▶ _Assignment_: Select from the data all lines with the word "Dorothy".

▶ _Material for the task_:
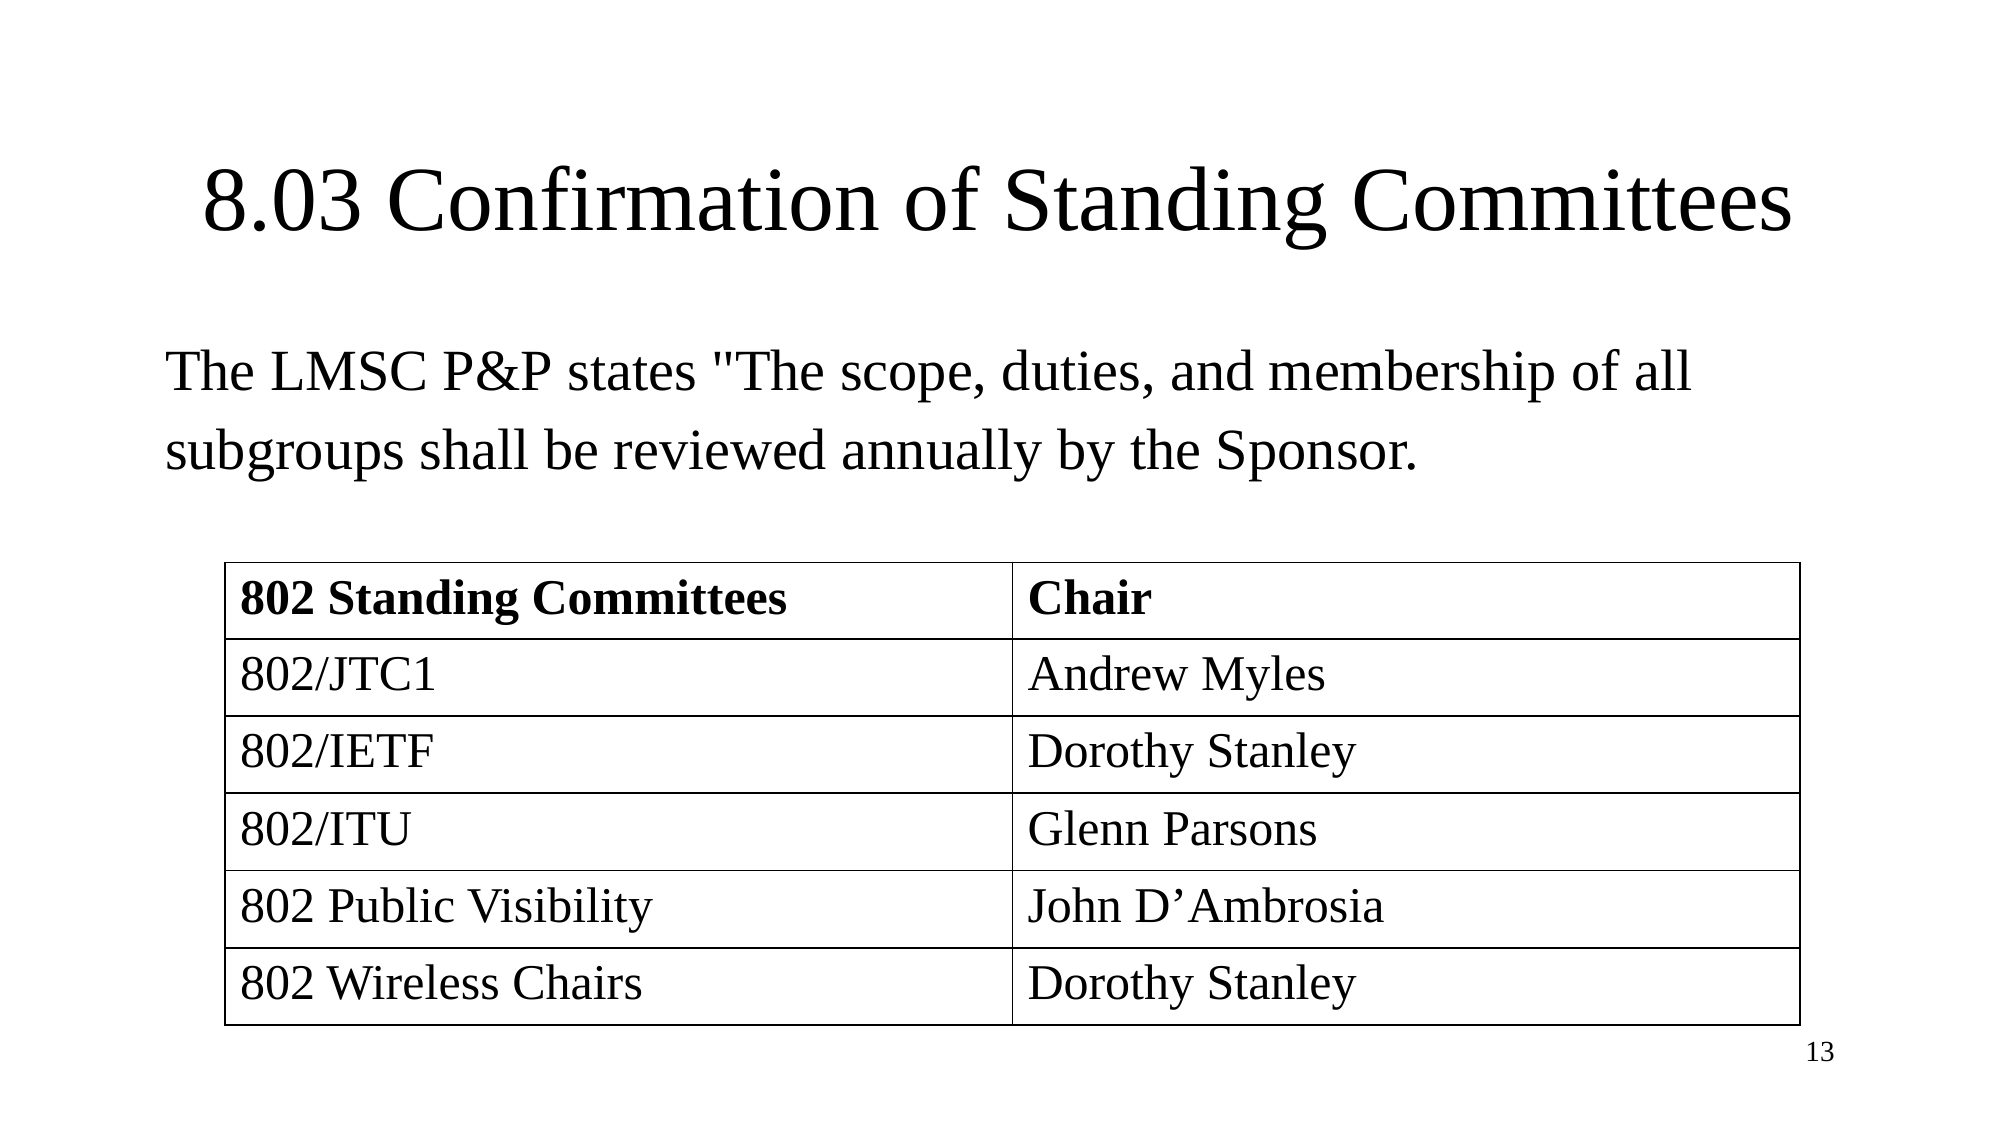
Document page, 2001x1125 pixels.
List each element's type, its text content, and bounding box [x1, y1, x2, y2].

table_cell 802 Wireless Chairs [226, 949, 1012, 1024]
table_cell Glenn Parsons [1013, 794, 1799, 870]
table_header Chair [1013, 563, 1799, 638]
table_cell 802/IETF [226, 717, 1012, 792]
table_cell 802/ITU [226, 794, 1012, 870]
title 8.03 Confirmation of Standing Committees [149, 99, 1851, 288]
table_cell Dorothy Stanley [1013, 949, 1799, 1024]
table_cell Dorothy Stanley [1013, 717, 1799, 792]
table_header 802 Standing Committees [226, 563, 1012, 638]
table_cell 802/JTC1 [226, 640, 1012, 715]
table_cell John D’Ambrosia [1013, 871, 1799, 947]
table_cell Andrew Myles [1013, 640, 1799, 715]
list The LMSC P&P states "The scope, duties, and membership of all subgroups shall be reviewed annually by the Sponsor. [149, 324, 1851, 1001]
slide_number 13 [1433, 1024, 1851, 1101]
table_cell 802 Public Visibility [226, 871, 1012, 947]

▶ _Exercise solution_:
table_cell Dorothy Stanley [1013, 949, 1799, 1024]
table_cell Dorothy Stanley [1013, 717, 1799, 792]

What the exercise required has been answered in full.